Technical 10 min read

Web Scraping Legal Guide: GDPR, CCPA, and robots.txt in 2026

Legal guide to web scraping in 2026: court cases, GDPR, CCPA, robots.txt, Terms of Service, and best practices for compliant and ethical data collection.

FT
FineData Team
|

Web Scraping Legal Guide: GDPR, CCPA, and robots.txt in 2026

Web scraping occupies a complex legal space. It is simultaneously one of the most common data collection methods on the internet and one of the most legally contested. Search engines, price comparison sites, academic researchers, journalists, and businesses of every size rely on web scraping — yet the legal boundaries remain nuanced and jurisdiction-dependent.

This guide provides a practical overview of the legal landscape for web scraping in 2026. It is not legal advice — consult a qualified attorney for your specific situation — but it covers the key frameworks, court precedents, and best practices that every scraping practitioner should understand.

Web scraping legality depends on several intersecting areas of law:

  1. Computer fraud and access laws (CFAA in the US, Computer Misuse Act in the UK)
  2. Copyright law (who owns the data, and does scraping constitute copying?)
  3. Contract law (Terms of Service as a binding agreement)
  4. Data protection regulations (GDPR, CCPA)
  5. Trespass to chattels (using someone’s server resources without permission)

[Stored data entries]
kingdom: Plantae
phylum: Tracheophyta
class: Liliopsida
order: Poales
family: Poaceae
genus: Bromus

--

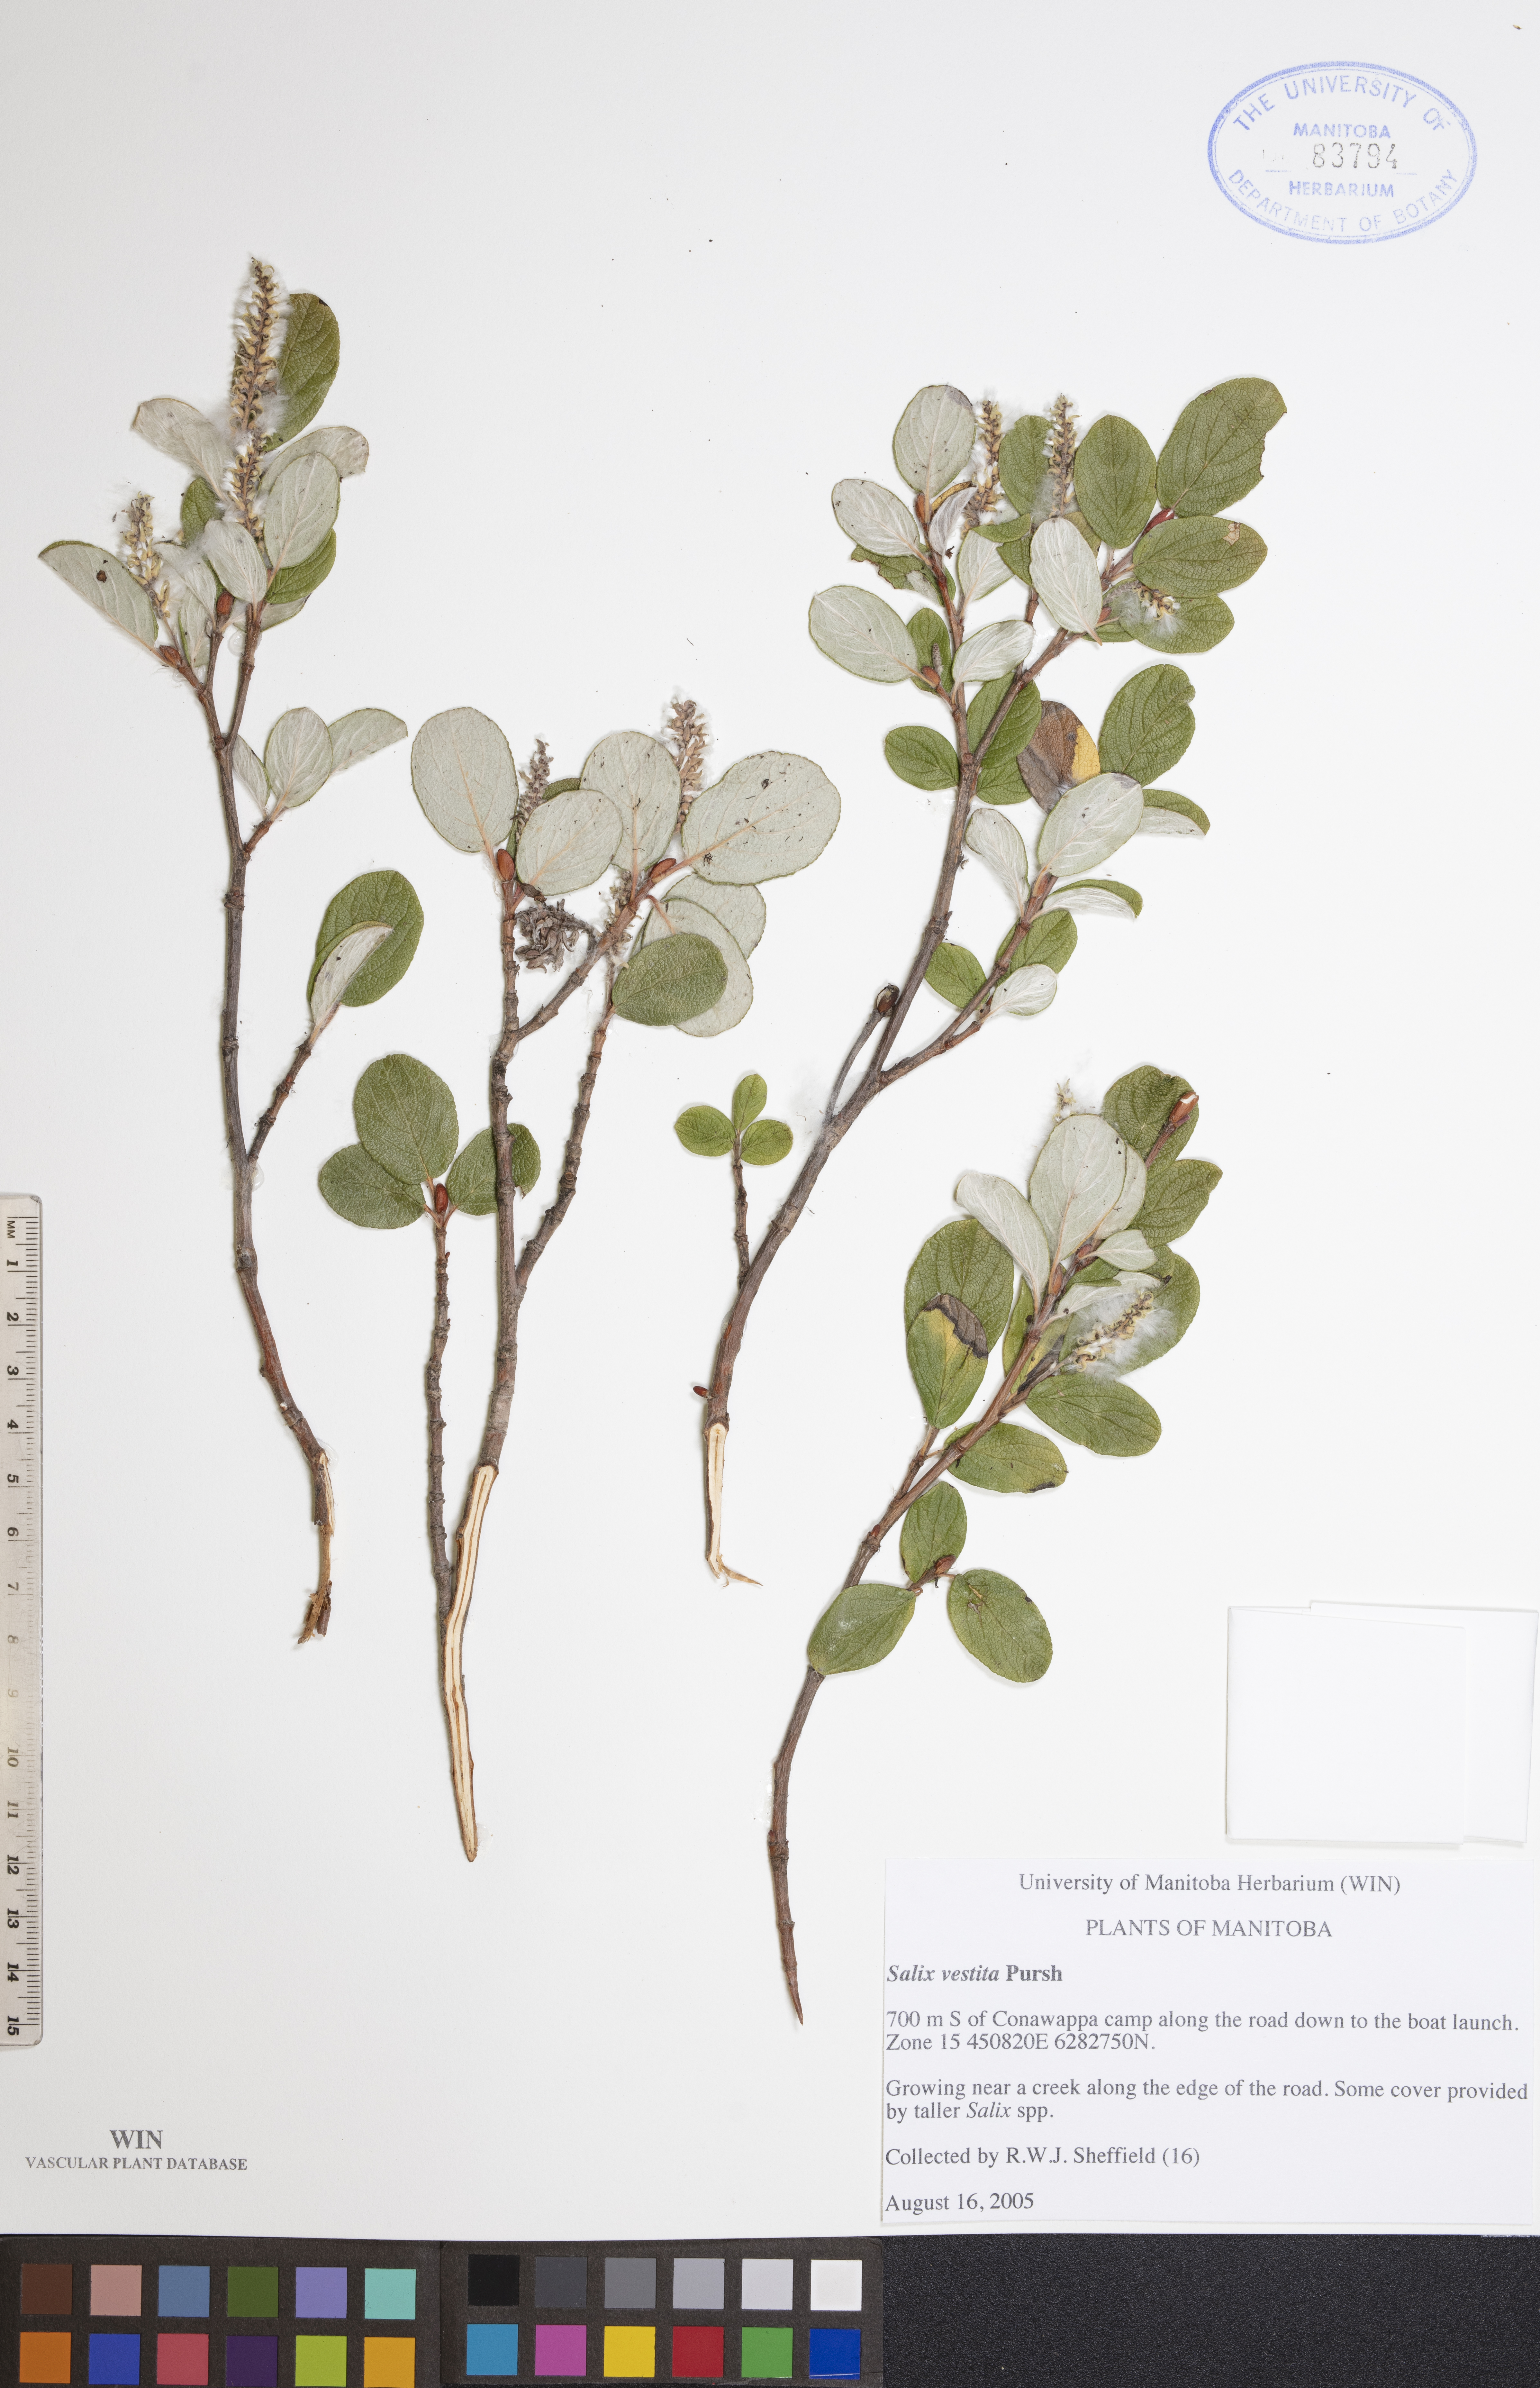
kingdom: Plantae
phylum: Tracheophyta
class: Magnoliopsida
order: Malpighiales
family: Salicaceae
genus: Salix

...

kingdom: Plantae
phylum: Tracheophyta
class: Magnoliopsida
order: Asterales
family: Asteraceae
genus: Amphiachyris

• REQUIRED WORK
a) According to the scraping legal guide, why does web scraping sit in a complex legal space? Answer in one to three sentences.
b) Does each statement agree with the scraping legal guide? Answer yes or no, and quote the words from the guide that decide it.
(i) The guide presents itself as legal advice.
(ii) The guide lists GDPR and CCPA as data protection regulations.
(iii) The guide names the Computer Misuse Act as a US law.
c) Translate this sentence from the scraping legal guide into Spanish: "It is simultaneously one of the most common data collection methods on the internet and one of the most legally contested."
Nothing here requires the listing.

• ANSWER SET
a) Web scraping is one of the most common ways to collect data on the internet, and it is also one of the most legally contested. Its legal limits are nuanced and depend on the jurisdiction.

b)
(i) No: "It is not legal advice"
(ii) Yes: "Data protection regulations (GDPR, CCPA)"
(iii) No: "Computer Misuse Act in the UK"

c) Es, al mismo tiempo, uno de los métodos de recopilación de datos más comunes en internet y uno de los más disputados legalmente.